課題文:
* * * * * * *

「MRJ」誕生までの航空機産業の歩み【航空】

「MRJ」誕生までの航空機産業の歩み


【国産初のジェット旅客機「MRJ」が完成】
  日本で初めてのジェット旅客機「MRJ」が完成し、昨年10月18日に三菱重工の小牧南工場で披露されました。MRJはプロペラ機の「YS--11」以来、約50年ぶりの国産旅客機で、ジェット旅客機としては初めてとなります。今年4月から日本やアメリカで飛行実験を行い、2017年には全日空に初号機を納入する計画です。
 MRJ誕生までの日本の航空機開発の歴史を追ってみることにしました。


【大きな期待を受けて、今春からテスト飛行に】

「MRJ」誕生までの航空機産業の歩み - レオナルド・ダ・ヴィンチのスケッチ -
人類は大昔から、大空を自由に飛び回ることにあこがれ、挑戦し続けてきました。レオナルド・ダ・ヴィンチは1490年ころ、楕円形のヘリコプターのような飛行機のスケッチを残し、パラシュートの研究も行っていたようです。
 1785年には、ジャン・ピエール・ブランシャールが水素気球で初めてドーバー海峡の横断飛行を行い、日本人の浮田幸吉が滑空飛行に成功しています。1891年には、ドイツのオットー・リリエンタールがグライダーで2000回以上も空を飛び、操縦技術の会得を目指しました。日本の二宮忠八がゴム動力の模型飛行機を飛ばしたのはこの頃です。

* * * * * * *

リスト抜粋:
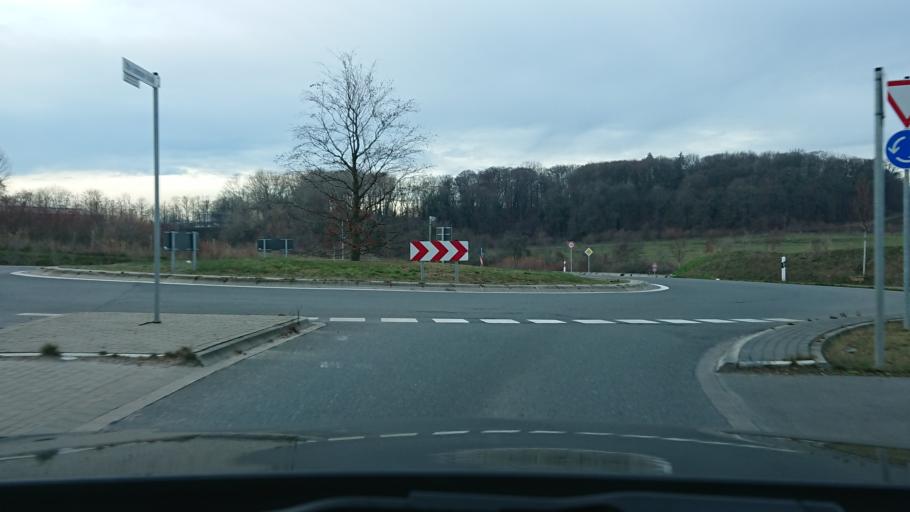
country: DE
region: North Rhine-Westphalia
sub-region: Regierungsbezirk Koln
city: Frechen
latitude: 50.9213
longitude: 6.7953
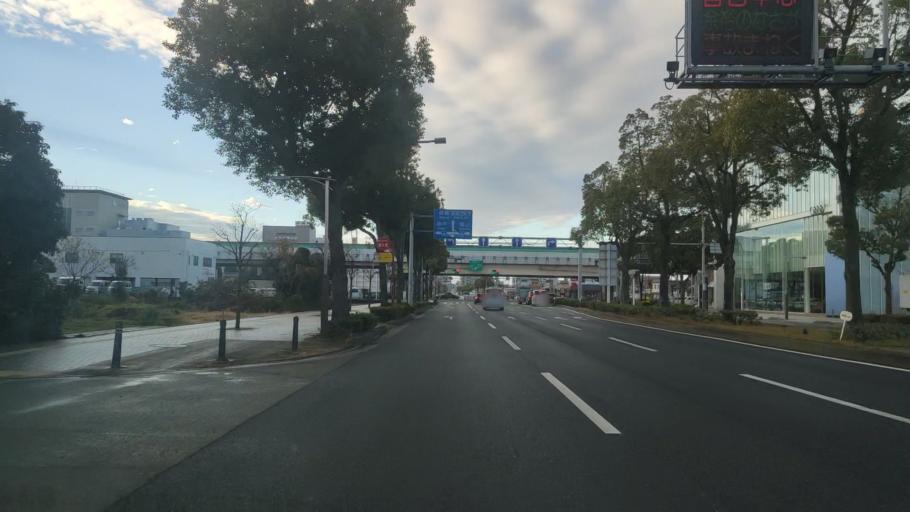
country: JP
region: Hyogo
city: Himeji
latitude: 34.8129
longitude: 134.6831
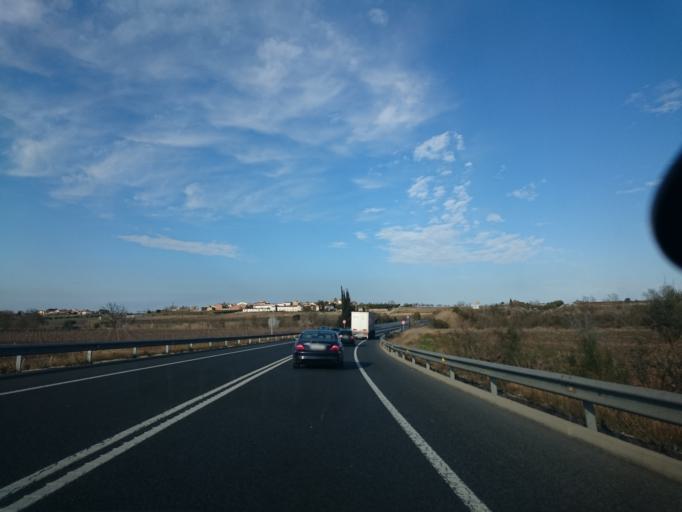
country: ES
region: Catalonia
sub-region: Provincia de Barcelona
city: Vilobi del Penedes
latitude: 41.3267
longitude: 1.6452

* * * * * * *

練習問題:
(1) リストのうち、「country: JP」を含む行から最後の行までを一字一句そのまま書き写してもらえますか。画像を示す行は除いてください。
(2) MRJ誕生までの航空機開発の歩みを扱った文章を、最後の文の次から書き継いでもらえますか。

解答:
(1)
country: JP
region: Hyogo
city: Himeji
latitude: 34.8129
longitude: 134.6831
country: ES
region: Catalonia
sub-region: Provincia de Barcelona
city: Vilobi del Penedes
latitude: 41.3267
longitude: 1.6452

(2)
 1897年になると、フランス人のクレマン・アデールが固定翼の自作飛行機を作り、瞬間的な滑走浮揚に成功しますが、正式な飛行とは認められていません。
 このように1800年代までは、気球や人力による飛行実験が行われてきましたが、大空を自由に飛ぶという夢には程遠いものでした。

- ライト兄弟の成功で飛躍的に発展 -
1900年代に入ると動力飛行機が登場して、飛行機の研究・開発は飛躍的に発展していきます。
 アメリカのグスタボ・ホワイトヘッドが1901年、コネチカット州で動力飛行に成功したと主張しましたが公式には認められていません。アメリカの大学教授ラングレイは同年、内燃機関を搭載した模型飛行機の初飛行を成功させます。
 1903年には、ニュージーランド人のリチャード・ピアースが動力飛行機による飛行を試みましたが、操縦不能となって不時着しました。また、ドイツのカール・ヤトーが、動力飛行機で20m飛びましたが、操縦不能となりました。
 こうした挑戦が続く中、1903年12月にライト兄弟が人類の歴史に残る動力飛行機「ライトフライヤー号」での飛行を成功させます。翌1904年には、「ライトフライヤーⅡ」で向かい風なしの状態で離陸し、円形旋回飛行を行いました。
 ライト兄弟の動力飛行機の成功で、飛行機の研究・開発は目覚ましいスピードで進展していきました。
「MRJ」誕生までの航空機産業の歩み - 1910年に日本初の動力飛行に成功 -
日本の飛行機開発は、欧米の技術を学ぶことからスタートしました。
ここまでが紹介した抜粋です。